Tabarak's story

Updated Jun 15, 2018
3 MIN READ

The Fragile Seven Series


Seven examples of countries in crisis. Seven girls, coming of age amidst unthinkable circumstances. They share a common courage, in the face of danger and deprivation. And they share something else: an urgent need for education. For all vulnerable children – especially, girls – education offers a lifeline to safety for today and hope for the future tomorrow.  

Part 7. Tabarak, Iraq

Even before armed groups came crashing into her town in the Kurdish region of Iraq, Tabarak’s education was pulled to an abrupt halt.

She had just started school – and was loving it. The six-year-old girl had learned sports and made a best friend. In Canada, she might have been well on her way to success.

But conflict was marching closer and closer to Tabarak's community. And unsettling ideas of war preceded it, disturbing the way of life. As often happens in times of war, the school's curriculum, a key force in shaping the children's thinking, was rapidly changing.

A couple and their five children sit on the floor inside a tent.
Tabarak sits inside her tent at the camp in with her parents and four brothers and sisters.

So, Tabarak’s parents made the decision to remove their eldest child from school. It couldn’t have been an easy one. In a region of the world where girls have traditionally struggled to gain access to education, their daughter would be forfeiting that opportunity.

As things turned out, she would have had to leave school anyway.

Six months after Tabarak hung up her school bag, newly arrived forces placed her entire family under house arrest. For the next two years, the family relied on relatives to bring them provisions.
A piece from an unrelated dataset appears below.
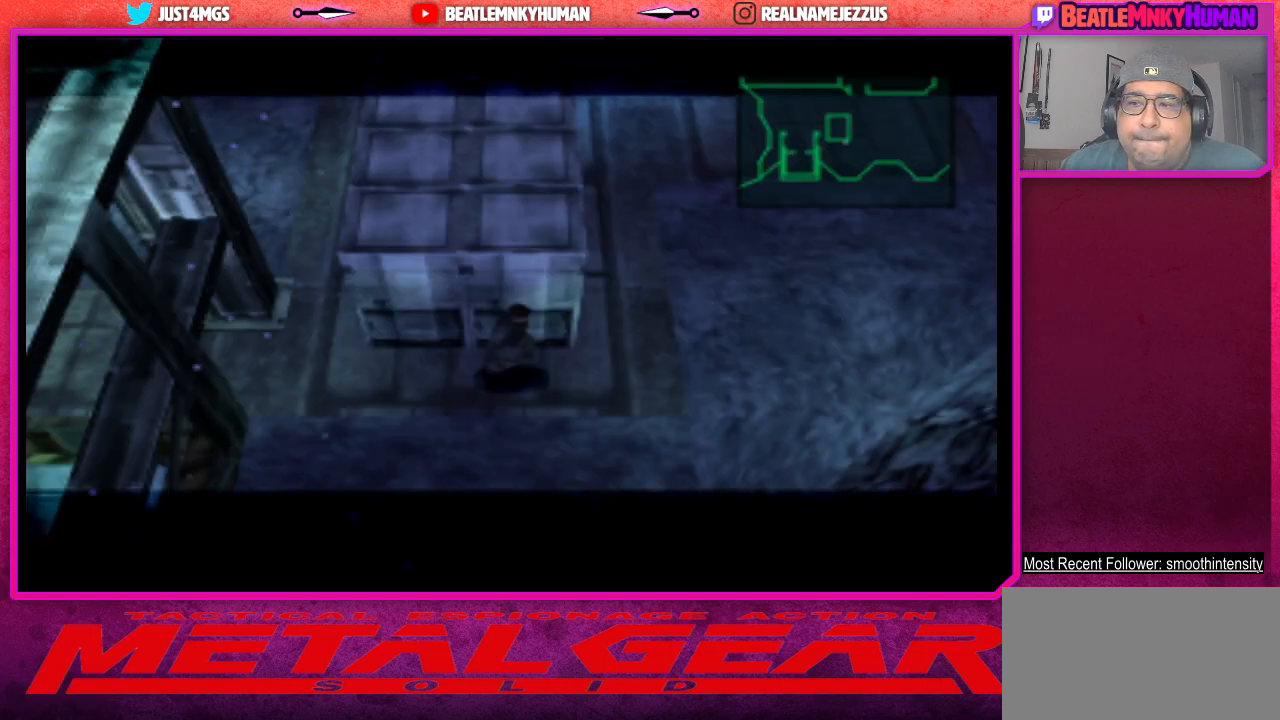
{"buttons": [], "left_stick": "center", "events": []}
But, although she had food to eat, Tabarak went hungry in other ways. She longed for the school she remembered, where girls studied math and spiked volleyballs. She missed her best friend.
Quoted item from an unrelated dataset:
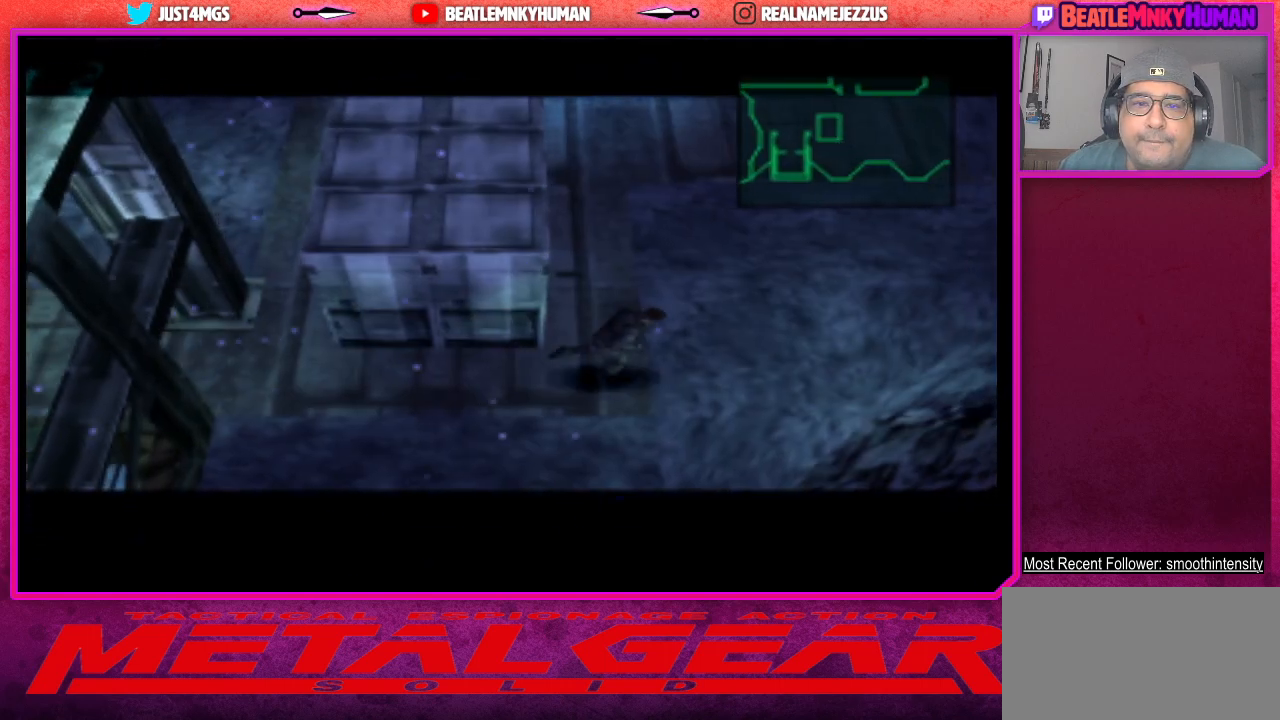
{"buttons": ["CROSS", "SQUARE", "TRIANGLE"], "left_stick": "center", "events": [[300, "CIRCLE", "down"], [333, "SQUARE", "down"], [450, "CROSS", "down"], [483, "TRIANGLE", "down"], [500, "CIRCLE", "up"]]}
A family of seven stand outside their tent in a refugee camp.
Tabarak and her family stand freely outside their tent at the camp for internally displaced people. Before coming here, armed forces placed the family on house arrest for two years.

After a frantic escape in the middle of the night, the family is now safe in a camp for internally displaced people. But the clock is ticking on Tabarak’s learning years. She is now nine-years-old.
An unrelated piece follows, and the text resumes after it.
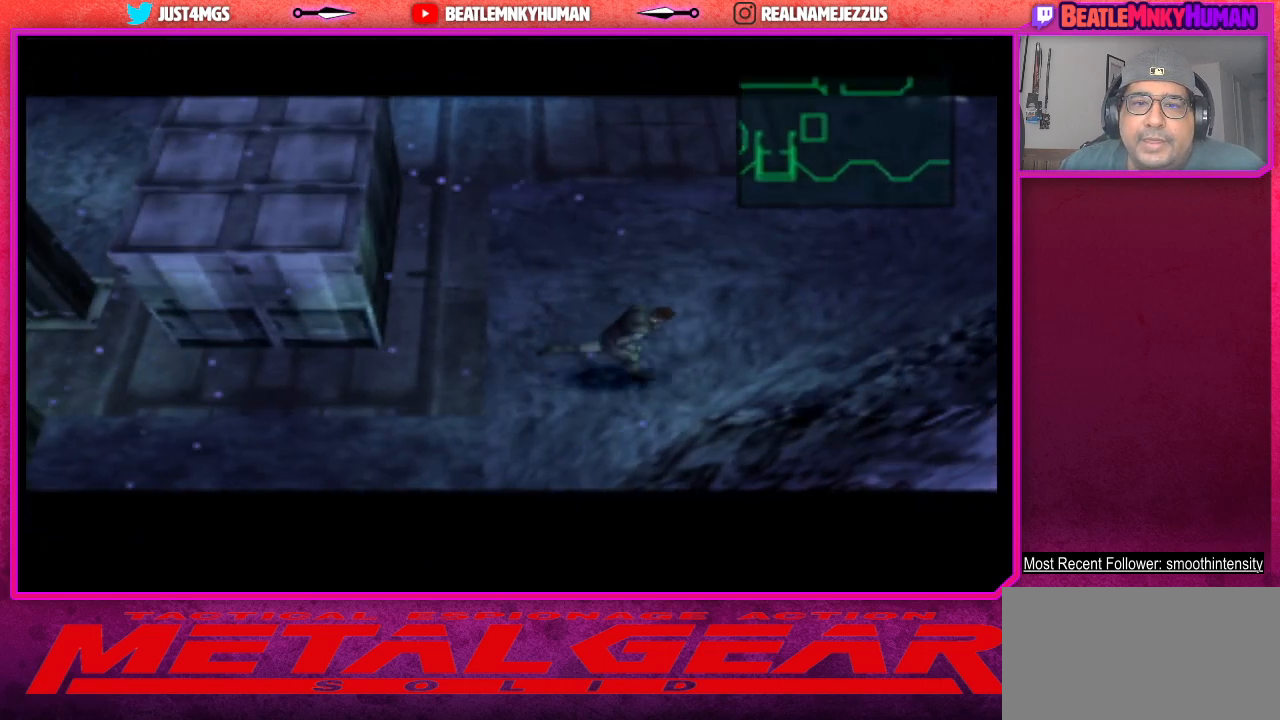
{"buttons": [], "left_stick": "center", "events": [[17, "SQUARE", "up"], [150, "CROSS", "up"], [150, "TRIANGLE", "up"], [233, "CIRCLE", "down"], [300, "CIRCLE", "up"], [417, "START", "down"], [483, "START", "up"]]}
Today, like Tabarak, millions of girls are growing up in camps and settlements for people forced to flee their homes and schools. That loss of learning is a heartbreak no words can adequately describe.

“I miss my school,” is all Tabarak can say. Her eyes tell the rest of the story.

Who knows what potential this girl holds, to teach, design, invent, solve, cure, fly or lead? Without education, the world may never find out.
 
We are thrilled by the global commitment of $3.86B pledged at the G7 Summit in Charlevoix, Quebec for educating girls in crisis so girls like Tabarak will have the chance to shape their own futures through education.